When he was taking on Coke with Virgin Cola, he was outselling both Coke and Pepsi in Britain, and wanted to launch his product in the U.S with a bang (literally). In his craziest publicity stunt ever, he drove a tank through Times Square, ran over three tons of stacked Coke cans and fired the tank at the Coca Cola sign. Not a real gun, but he got pyrotechnics to secretly wire the sign with explosives the night before to make it look like it actually blew up.
Now, on top of the fact you don't have that kind of money, I certainly wouldn't recommend doing that these days because you might get shot down for being an assumed terrorist. However! It's an exaggerated example of how to be disruptive. Richard Branson once quoted 'You can't buy an ad on the front page of Time Magazine, but you can get on it!'.
If you haven't already noticed, I love Richard Branson. Legend.
Focus on the hard part of your business.
This is something interesting I heard in Seth Godin's Startup School Podcast (there's a link to that in my other article here). He talks about focusing on the important part of your business, which is the hardest. Here's what I mean.

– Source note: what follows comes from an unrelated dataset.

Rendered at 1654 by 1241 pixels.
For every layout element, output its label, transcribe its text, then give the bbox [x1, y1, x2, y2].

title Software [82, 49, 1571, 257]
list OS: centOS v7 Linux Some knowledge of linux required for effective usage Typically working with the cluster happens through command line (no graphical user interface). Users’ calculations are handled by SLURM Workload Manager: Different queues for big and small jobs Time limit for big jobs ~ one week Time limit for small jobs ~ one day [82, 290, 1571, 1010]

Your logo is not hard, and not critically important. Your email signature is not hard. Even developing a website or an app is not hard. What is hard, is getting people to know about your product, knowing how to serve your customers better than the rest, figuring out how to make your system / operating procedure work effectively. Focus your energy on what really matters, don't just do little things to feel 'busy'.
In my final worlds, I would say assess the situation, the market, the competition and yourself, and then just get started. Have a crack, you've got nothing to lose, and so much to gain in terms of knowledge, networks and potentially money. Good luck!